C'est confirmé. La date de la signature d'un accord pour l'établissement d'une zone de libre-échange (ZLE) entre le Maroc et la Turquie, paraphé en octobre 2003, est arrêtée. C'est donc le 7 avril que le Premier ministre, Driss Jettou, fera le déplacement à Ankara pour signer un accord qui n'a que trop traîné.

Après 5 rounds de négociations et un gel momentané des discussions, l'accord sera enfin officiel. Certes, il n'est pas du même calibre que l'ALE Maroc Etats-Unis, mais son intérêt n'est pas négligeable. Selon Khalid Saih, directeur des relations commerciales internationales au ministère du Commerce extérieur,» l'accord s'inscrit dans le cadre du processus d'intégration régionale euroméditerranéen auquel nos deux pays participent activement». Les négociations, lancées en 1998, ont connu une période d'hibernation entre mars 2002 et octobre 2003 pour des raisons dites de calendrier.

Pour l'ambassadeur de la Turquie au Maroc, Akin Algan, l'important est que cet accord draine un nombre important d'investisseurs turcs au Maroc.

«Divers investisseurs ont montré de l'intérêt pour le marché marocain surtout après la conclusion de l'ALE Maroc-Etats-Unis», a déclaré à l'Economiste Akin Algan.

Le secteur le plus attrayant demeure le textile. Les hommes d'affaires turcs espèrent commercialiser leurs machines à coudre haut de gamme au Maroc. S'y ajoute le tourisme. Il semble que les Turcs sont fascinés par la destination marocaine. Normal, explique Algan, «le Maroc est un pays très différent!».

De son côté, Abdelhak Elkhettar, président du conseil d'affaires maroco-turc appuie la thèse de l'ambassadeur. «C'est un accord en faveur du Maroc à 100%»,juge-t-il.

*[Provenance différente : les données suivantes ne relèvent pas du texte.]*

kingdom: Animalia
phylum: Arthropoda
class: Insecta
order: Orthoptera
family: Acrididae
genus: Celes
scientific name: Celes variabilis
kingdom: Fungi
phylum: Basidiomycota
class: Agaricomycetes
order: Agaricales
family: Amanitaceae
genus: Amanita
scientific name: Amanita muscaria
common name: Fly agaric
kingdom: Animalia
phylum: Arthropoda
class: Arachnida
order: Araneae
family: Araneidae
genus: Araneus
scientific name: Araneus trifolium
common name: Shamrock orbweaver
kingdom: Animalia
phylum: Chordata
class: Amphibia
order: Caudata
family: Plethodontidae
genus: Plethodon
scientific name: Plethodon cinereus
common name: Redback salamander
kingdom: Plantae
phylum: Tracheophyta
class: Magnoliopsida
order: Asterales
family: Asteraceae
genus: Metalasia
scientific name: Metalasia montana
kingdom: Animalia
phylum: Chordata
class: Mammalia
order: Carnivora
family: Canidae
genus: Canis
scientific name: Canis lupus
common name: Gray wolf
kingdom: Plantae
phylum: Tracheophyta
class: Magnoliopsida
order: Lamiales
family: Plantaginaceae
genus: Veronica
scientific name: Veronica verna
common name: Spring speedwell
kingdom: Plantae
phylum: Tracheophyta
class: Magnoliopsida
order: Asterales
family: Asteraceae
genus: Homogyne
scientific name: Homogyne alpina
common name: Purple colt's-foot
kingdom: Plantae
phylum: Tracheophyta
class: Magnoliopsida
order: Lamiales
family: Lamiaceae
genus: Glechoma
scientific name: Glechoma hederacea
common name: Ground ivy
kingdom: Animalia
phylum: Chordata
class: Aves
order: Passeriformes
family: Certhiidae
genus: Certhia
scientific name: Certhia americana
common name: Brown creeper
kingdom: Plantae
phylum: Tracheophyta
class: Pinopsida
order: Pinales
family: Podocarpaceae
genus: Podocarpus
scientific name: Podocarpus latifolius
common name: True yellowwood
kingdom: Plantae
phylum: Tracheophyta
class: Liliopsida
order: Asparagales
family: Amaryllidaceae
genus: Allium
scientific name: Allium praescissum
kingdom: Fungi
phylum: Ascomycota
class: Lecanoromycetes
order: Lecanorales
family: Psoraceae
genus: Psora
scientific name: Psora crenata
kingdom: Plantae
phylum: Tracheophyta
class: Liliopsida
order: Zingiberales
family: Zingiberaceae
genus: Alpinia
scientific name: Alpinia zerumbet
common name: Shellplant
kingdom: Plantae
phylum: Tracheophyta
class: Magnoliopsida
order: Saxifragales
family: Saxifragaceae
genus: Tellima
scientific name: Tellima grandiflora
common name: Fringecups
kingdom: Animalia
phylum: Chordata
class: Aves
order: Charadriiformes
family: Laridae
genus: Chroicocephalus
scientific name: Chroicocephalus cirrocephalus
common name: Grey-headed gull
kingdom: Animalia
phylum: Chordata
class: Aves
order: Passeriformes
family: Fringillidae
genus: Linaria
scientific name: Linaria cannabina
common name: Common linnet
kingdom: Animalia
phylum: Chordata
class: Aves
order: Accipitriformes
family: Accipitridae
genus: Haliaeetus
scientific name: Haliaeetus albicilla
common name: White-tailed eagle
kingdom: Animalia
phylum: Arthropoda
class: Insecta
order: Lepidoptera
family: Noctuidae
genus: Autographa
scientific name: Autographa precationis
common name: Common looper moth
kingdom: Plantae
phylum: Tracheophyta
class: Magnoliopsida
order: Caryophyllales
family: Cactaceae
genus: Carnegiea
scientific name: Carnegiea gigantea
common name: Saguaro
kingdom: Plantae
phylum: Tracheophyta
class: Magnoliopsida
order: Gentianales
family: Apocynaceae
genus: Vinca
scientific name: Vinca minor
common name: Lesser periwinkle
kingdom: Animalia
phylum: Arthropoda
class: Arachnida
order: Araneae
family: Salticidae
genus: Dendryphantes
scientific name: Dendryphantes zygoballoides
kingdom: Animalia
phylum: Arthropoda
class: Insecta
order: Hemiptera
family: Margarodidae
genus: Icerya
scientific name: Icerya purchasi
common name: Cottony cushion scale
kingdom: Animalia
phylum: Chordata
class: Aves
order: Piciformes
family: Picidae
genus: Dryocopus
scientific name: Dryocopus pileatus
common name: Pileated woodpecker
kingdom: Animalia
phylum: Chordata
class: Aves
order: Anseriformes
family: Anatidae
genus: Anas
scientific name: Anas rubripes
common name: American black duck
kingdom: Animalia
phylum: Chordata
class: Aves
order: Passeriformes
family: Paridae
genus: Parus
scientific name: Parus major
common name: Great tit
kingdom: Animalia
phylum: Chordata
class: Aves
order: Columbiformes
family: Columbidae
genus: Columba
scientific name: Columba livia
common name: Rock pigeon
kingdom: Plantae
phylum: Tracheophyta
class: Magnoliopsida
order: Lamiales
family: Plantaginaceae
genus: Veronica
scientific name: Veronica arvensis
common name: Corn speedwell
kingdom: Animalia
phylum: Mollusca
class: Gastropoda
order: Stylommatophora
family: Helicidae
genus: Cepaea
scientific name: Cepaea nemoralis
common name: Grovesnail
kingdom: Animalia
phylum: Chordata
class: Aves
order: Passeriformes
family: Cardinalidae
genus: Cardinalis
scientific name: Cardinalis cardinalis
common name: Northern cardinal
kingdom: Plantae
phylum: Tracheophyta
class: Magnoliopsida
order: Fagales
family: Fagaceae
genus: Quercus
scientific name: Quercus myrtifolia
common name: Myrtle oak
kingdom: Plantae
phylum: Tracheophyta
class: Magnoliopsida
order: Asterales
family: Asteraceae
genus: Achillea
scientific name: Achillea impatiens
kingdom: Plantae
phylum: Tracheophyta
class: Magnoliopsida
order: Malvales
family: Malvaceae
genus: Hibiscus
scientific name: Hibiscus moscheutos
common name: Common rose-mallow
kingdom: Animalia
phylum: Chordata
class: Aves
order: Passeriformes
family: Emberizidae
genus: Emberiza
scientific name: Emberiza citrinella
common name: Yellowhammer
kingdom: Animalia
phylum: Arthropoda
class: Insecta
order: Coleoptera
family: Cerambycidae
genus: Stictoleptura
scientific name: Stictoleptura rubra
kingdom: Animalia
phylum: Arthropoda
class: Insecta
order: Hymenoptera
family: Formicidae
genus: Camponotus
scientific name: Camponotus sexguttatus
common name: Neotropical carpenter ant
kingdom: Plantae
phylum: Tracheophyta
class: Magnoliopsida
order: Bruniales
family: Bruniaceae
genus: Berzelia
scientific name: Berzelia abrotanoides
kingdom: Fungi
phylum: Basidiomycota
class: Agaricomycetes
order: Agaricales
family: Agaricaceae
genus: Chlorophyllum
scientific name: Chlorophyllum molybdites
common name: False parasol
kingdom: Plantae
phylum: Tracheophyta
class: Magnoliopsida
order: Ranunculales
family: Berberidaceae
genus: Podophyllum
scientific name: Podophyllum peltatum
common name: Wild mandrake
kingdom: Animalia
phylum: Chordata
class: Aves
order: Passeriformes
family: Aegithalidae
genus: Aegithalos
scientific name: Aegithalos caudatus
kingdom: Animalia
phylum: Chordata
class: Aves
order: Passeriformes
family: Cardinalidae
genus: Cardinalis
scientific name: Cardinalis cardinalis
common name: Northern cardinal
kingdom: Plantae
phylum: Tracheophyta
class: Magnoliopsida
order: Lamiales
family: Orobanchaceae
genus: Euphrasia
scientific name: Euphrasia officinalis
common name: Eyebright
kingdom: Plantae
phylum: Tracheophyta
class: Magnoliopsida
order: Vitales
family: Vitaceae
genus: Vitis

Preuves à l'appui: la ZLE entre les deux pays, qui sera instaurée progressivement sur une période transitoire de 10 ans maximum, prévoit l'accès immédiat des produits marocains au marché turc dès l'entrée en vigueur de l'accord. Ce qui ne sera pas le cas pour la Turquie. Pour les produits industriels provenant de ce pays, les droits de douane et taxes d'effet équivalent seront éliminés progressivement. Ainsi, la première liste comprend un démantèlement sur 10 ans à raison de 10% par an. Ceci concerne les produits de textile et cuir, les matières plastiques, les machines et appareils électriques, bois et ouvrages en bois…

La deuxième catégorie, qui prévoit un démantèlement à raison de 3% par an et de 15% à partir de la 4e année de la conclusion de l'accord, touche les voitures de tourisme et autres véhicules destinés au transport des personnes.

Au sujet des échanges relatifs au secteur agricole, le Maroc a encore une fois agité la carte de la sensibilité de ce volet. Pour ne pas exclure complètement ce volet du chapitre des négociations, un compromis a été trouvé. L'échange est possible pour des produits limités et non sensibles. Il s'agit de permettre l'entrée de certaines denrées avec des réductions de droits de douane dans le cadre de contingents. Ainsi, les concessions du Maroc portent sur les graines de semence de pois chiches, de lentilles et des légumineuses, graines de cumin et des produits de fromages.

Du côté turc, ce sont les plantes vivantes, les concombres et cornichons, abricots en conserve, vin et quelques épices qui seront commercialisés dès la conclusion de la ZLE. Concernant la réglementation technique et la propriété intellectuelle, l'article 34 de l'accord met l'accent sur le renforcement de la coopération pour assurer une protection et garantir des mesures pour faire respecter ces droits.

D'autre part, l'accord comporte des dispositions usuelles relatives aux mesures de défense commerciale. « Des dispositions qui permettent aux deux pays d'avoir recours à des mesures antidumping et compensatoires ont été prévues», a noté Khalid Saih.

En marge de la signature de l'accord, le conseil d'affaires maroco-turc doit se réunir le 8 avril. D'importantes entreprises marocaines y prendront part.

Avec une population d'environ 67 millions d'habitants, la Turquie est un marché porteur pour les investisseurs marocains.

Seulement, il ne faut pas s'attendre à une invasion du marché par des produits marocains. «L'offre marocaine en matière d'exportation n'est pas très importante», a expliqué Elkhettar. Un autre talon d'Achille de l'économie marocaine.

«La demande est bien forte, mais nous ne disposons pas d'assez de produits pour la satisfaire», se lamente-t-il. Autre point qui porte préjudice à la coopération maroco-turque, l'absence de liaisons fixes entre les deux pays. Mis à part quelques vols irréguliers, aucun ligne n'est assurée continuellement. Les professionnels espèrent que ce problème sera promptement résolu.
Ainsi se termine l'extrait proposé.